▶ _Lesetext_
════════════════

# Asus PA279Q  oder  Eizo EV2736W



## DgitX (8. Dezember 2014)

Hallo,

ich brauche einen neuen Gaming-Monitor mit sehr guten Farben und schwanke zwischen den beiden:

Asus PA279Q   (PRAD | Test Monitor Asus PA279Q)
Eizo EV2736W (PRAD | Test Monitor Eizo EV2736WFS-BK)

Er sollte für Bildbearbeitung, office, Filme, Spiele und PS3 geeignet sein.  


Meine Grafikkarte ist eine ATI Radon HD 5800 Series (GRA PCIe HD5850 XFX 1024MB Black-Edition)
Mein Prozessor ist ein CPU S1156 Intel Core I7-860 2, 80GHz


Welchen würdet ihr nehmen?

Vielen Dank im Vorraus
VLG DgitX


----------



## GameKing88 (8. Dezember 2014)

Mit deiner Hardware? Keinen von beiden^^. 
Dell U2414H, selbst damit dürfte deine Graka überfordert sein^^.


----------



## JoM79 (8. Dezember 2014)

Mit nem "Gamingmonitor" haben die beiden nicht viel zu tun.
Für die Bildbearbeitung sind die gut, aber zum zocken wären andere Monitore besser geeignet.
Vor allem bei deiner Hardware und für ne PS3.


----------



## DgitX (8. Dezember 2014)

Vielen Dank für die schnellen Antworten!

Da mein PC auch nicht mehr der jüngste ist, steht im neuen Jahr sowieso eine Neuanschaffung bzw. Neuerung einzelner Komponenten an. Doch bis dahin benötige ich einen Bildschirm, der dann auch zukunftsorientiert ist (möchte mir dann nicht wieder einen kaufen). Was würde denn passieren, wenn ich meinen jetzigen PC an so einen Bildschirm anschließe, kommt dann schwarzes Bild?

════════════════

▶ _Zeilenauszüge_
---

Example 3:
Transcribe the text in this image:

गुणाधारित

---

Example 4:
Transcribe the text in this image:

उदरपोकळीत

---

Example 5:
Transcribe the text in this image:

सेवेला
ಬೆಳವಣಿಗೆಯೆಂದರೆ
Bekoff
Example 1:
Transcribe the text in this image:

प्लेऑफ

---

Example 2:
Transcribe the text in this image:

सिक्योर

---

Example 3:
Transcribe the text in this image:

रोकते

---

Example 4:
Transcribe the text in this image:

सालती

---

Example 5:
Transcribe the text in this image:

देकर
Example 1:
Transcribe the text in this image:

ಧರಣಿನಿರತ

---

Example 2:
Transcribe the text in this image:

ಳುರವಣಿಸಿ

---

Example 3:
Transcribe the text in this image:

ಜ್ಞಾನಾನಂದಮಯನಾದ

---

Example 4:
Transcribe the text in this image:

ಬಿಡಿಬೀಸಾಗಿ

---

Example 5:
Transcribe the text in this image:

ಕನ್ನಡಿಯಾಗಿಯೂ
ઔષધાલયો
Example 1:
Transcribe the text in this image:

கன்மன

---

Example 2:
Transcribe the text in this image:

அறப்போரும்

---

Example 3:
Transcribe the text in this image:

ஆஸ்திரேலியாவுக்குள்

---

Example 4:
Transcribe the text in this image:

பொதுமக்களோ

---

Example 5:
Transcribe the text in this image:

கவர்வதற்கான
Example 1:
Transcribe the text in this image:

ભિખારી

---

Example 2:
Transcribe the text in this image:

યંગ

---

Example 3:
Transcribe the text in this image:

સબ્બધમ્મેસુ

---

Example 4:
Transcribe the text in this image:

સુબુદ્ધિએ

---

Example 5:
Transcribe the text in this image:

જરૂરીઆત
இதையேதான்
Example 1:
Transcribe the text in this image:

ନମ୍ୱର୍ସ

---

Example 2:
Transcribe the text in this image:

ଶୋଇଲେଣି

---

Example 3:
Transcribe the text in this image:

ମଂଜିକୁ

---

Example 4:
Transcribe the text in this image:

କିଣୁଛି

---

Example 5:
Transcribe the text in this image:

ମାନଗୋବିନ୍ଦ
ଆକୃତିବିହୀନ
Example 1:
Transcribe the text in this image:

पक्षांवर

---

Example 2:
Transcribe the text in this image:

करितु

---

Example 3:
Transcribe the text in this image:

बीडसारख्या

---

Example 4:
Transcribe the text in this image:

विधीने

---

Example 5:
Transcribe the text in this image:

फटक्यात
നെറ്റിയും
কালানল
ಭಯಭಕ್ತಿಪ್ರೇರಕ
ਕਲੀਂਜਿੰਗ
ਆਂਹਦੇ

════════════════

▶ _Gestellte Aufgabe 1_
Nenne alle Einsatzzwecke, für die sich der neue Monitor laut der Forendiskussion über Monitore eignen soll.
▶ _Gestellte Aufgabe 2_
Setze die Forendiskussion über Monitore im Anschluss an den letzten Beitrag fort.
Die Zeilen sind eigenständiges Material und gehören nicht zur Forendiskussion über Monitore.

▶ _Antwort 1_
Bildbearbeitung, office, Filme, Spiele und PS3

▶ _Antwort 2_
Und wieso sind die beiden nicht gut bei einer PS3?


----------



## JoM79 (8. Dezember 2014)

Deine Grafikkarte ist einfach viel zu langsam um in WQHD zu zocken.
Ausserdem sind die Monitore auch nur bedingt zum zocken geeignet.
Da gibt es in WQHD bessere und in FHD sowieso..


----------



## DgitX (9. Dezember 2014)

Ok, was würdest Du denn für einen empfehlen, unabhängig der Grafikkarte? (Also auch unabhängig der 2 genannten)?


----------



## JoM79 (9. Dezember 2014)

Das kommt darauf an was du ausgeben willst? 
Das reicht vom Iiyama XB2783HSU über den BenQ BL2710PT bis hin zum Asus PG278Q.


----------



## DgitX (9. Dezember 2014)

Naja also bis ca. 800 € hätte ich zur Verfügung.  
Der Asus ist natürlich toll, aber mich stört etwas das TN Panel wegen der Farben und Blickwinkelabhängigkeit. Und der BenQ hab keine Erfahrung mit der Firma, hab nur mal gehört, dass die nicht ganz so gut verarbeitet sind, ansonsten hört der sich auch toll an.


----------



## JoM79 (9. Dezember 2014)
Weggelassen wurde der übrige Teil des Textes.